We want to allow users to relay mail using SMTP, but we don’t want anyone else to be able to. SASL is used to add authentication to the SMTP protocol, which in itself does not include any authentication. The package postfix-tls will enable SASL support in postfix.
NOTE: you must install the package libsasl-modules-plain or smptd will die a horrible death when trying to use sasl. The sasl package doesn’t come with any auth modules by itself. We need at least some, and we choose to use plaintext, since we are requiring the session is ssl anyway.
Postfix and SASL¶
A note from /usr/share/doc/postfix/SASL_README.gz:
“To run software chrooted with SASL support is an interesting exercise. It probably is not worth the trouble.”
Ok, so we disable chroot for smtpd in /etc/postfix/master.cf
. To do so, change
the 5th entry for smptd to ‘n’ from ‘-’:
It is possible to run postfix chrooted, but it causes a whole lot of confusion to all involved and when you look at the postfix-users list people are told constantly by the postfix author not to run it chroot (he disagrees with the debian package maintainer to ship it chrooted)
Allow postfix access to the saslauthd mux (socket) located in /var/run/saslauthd postfix by putting it in the sasl group:
gpasswd -a postfix sasl
Configure postfix to rely mail via sasl, require authentication and tsl:
/etc/postfix/main.cf
smtpd_sasl_auth_enable = yes
smtpd_sasl_security_options = noanonymous
smtpd_sasl_local_domain = $myhostname
broken_sasl_auth_clients = yes
smtpd_tls_auth_only = yes
If using saslauthd, make sure its started:
/etc/init.d/saslauthd start
SASL authentication via PAM¶
A note from /usr/share/doc/postfix/SASL_README.gz:
“To run software chrooted with SASL support is an interesting exercise. It probably is not worth the trouble.”
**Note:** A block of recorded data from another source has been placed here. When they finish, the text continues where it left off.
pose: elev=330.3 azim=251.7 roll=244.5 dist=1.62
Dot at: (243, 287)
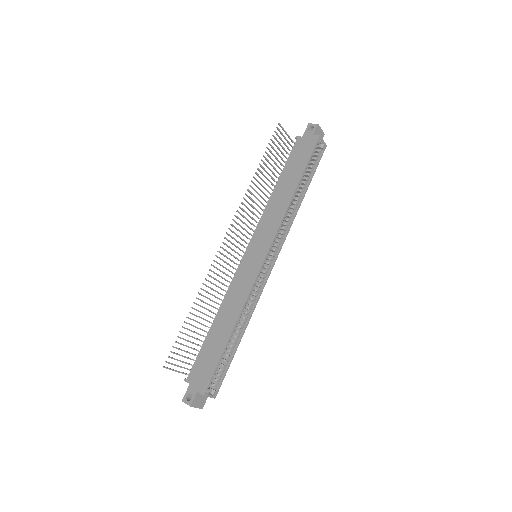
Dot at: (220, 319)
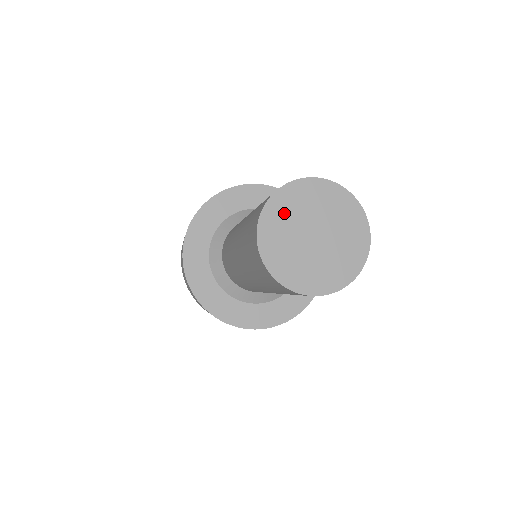
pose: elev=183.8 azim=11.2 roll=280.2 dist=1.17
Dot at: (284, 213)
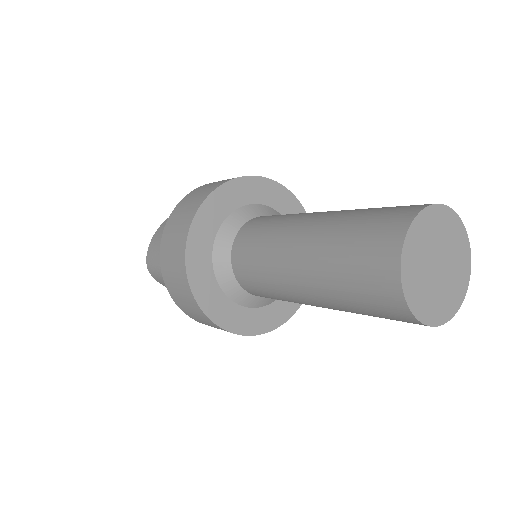
Dot at: (438, 225)
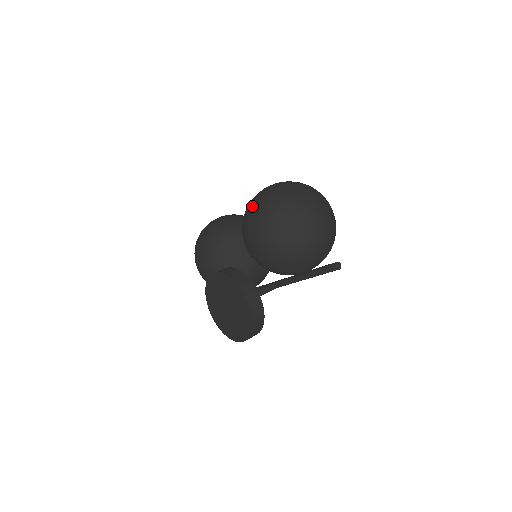
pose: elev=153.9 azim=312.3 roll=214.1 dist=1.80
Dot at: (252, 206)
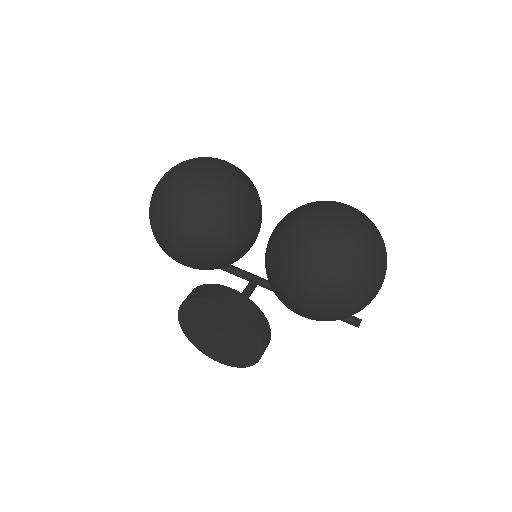
Dot at: (322, 257)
Ok, so we disable chroot for smtpd in /etc/postfix/master.cf. To do so, change the entry for smtp to ‘n’ from ‘-’, so it looks like this:
smtp inet n - n - - smtpd
Configure sasl to use the pam in /etc/postfix/sasl/smtpd.conf:
pwcheck_method: pam
SASL authentication via saslauthd¶
Configure sasl to use the saslauthd:
/etc/postfix/sasl/smtpd.conf
pwcheck_method: saslauthd
mech_list: plain login
We need the following packages in order to get saslauthd to work:
apt-get install sasl2-bin libsasl2-modules
/etc/default/saslauthd
START=yes
MECHANISMS="ldap"
PARAMS="-O /etc/sasl/saslauthd.conf"
create /etc/sasl/saslauthd.conf and edit it:
> mkdir /etc/sasl
> cat >> /etc/sasl/saslauthd.conf
ldap_servers: ldap://localhost/
ldap_search_base: ou=People,dc=riseup,dc=net
ldap_auth_method: bind
ldap_filter: uid=%u
- For virtual domains:
%r
in filter is for the realm (%u
is the user). - I couldn’t get the other (faster) ldap_auth_methods to work.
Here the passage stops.